What is being asked | Copy the entire passage about Alexander McCook inspecting rations at Camp Jackson, word for word.

**** Text shown ****

Among the first of the young regular officers who came to Columbus was Alexander McCook.

He was ordered there as inspection and mustering officer, and one of my earliest duties was to accompany him to Camp Jackson to inspect the cooked rations which the contractors were furnishing the new troops.

I warmed to his earnest, breezy way, and his business-like activity in performing his duty.
As a makeshift, before camp equipage and cooking utensils could be issued to the troops, the contractors placed long trestle tables under an improvised shed, and the soldiers came to these and ate, as at a country picnic.

It was not a bad arrangement to bridge over the interval between home life and regular soldiers' fare, and the outcry about it at the time was senseless, as all of us know who saw real service afterward.

McCook bustled along from table to table, sticking a long skewer into a boiled ham, smelling of it to see if the interior of the meat was tainted; breaking open a loaf of bread and smelling of it to see if it was sour; examining the coffee before it was put into the kettles, and after it was made; passing his judgment on each, in prompt, peremptory manner as we went on.
The food was, in the main, excellent, though, as a way of supporting an army, it was quite too costly to last long.
While mustering in the recruits, McCook was elected colonel of the First Regiment Ohio Volunteers, which had, I believe, already gone to Washington.

**** Recorded information ****

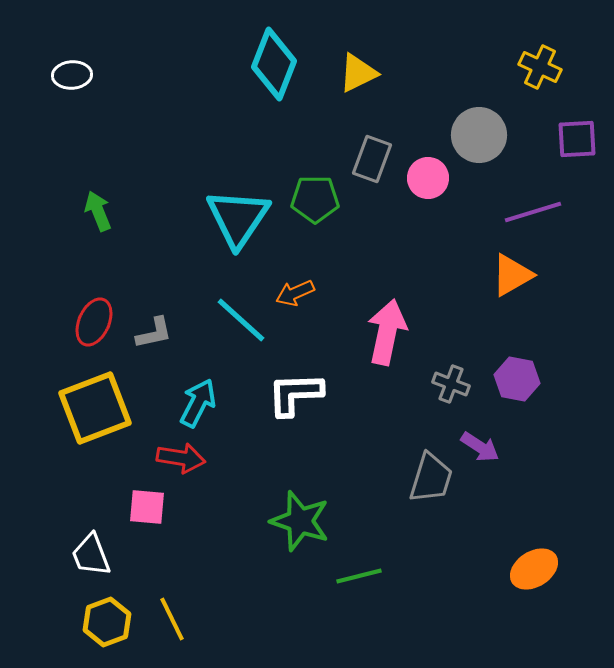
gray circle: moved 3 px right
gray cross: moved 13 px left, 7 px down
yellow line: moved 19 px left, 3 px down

****

Response |
Among the first of the young regular officers who came to Columbus was Alexander McCook.

He was ordered there as inspection and mustering officer, and one of my earliest duties was to accompany him to Camp Jackson to inspect the cooked rations which the contractors were furnishing the new troops.

I warmed to his earnest, breezy way, and his business-like activity in performing his duty.
As a makeshift, before camp equipage and cooking utensils could be issued to the troops, the contractors placed long trestle tables under an improvised shed, and the soldiers came to these and ate, as at a country picnic.

It was not a bad arrangement to bridge over the interval between home life and regular soldiers' fare, and the outcry about it at the time was senseless, as all of us know who saw real service afterward.

McCook bustled along from table to table, sticking a long skewer into a boiled ham, smelling of it to see if the interior of the meat was tainted; breaking open a loaf of bread and smelling of it to see if it was sour; examining the coffee before it was put into the kettles, and after it was made; passing his judgment on each, in prompt, peremptory manner as we went on.
The food was, in the main, excellent, though, as a way of supporting an army, it was quite too costly to last long.
While mustering in the recruits, McCook was elected colonel of the First Regiment Ohio Volunteers, which had, I believe, already gone to Washington.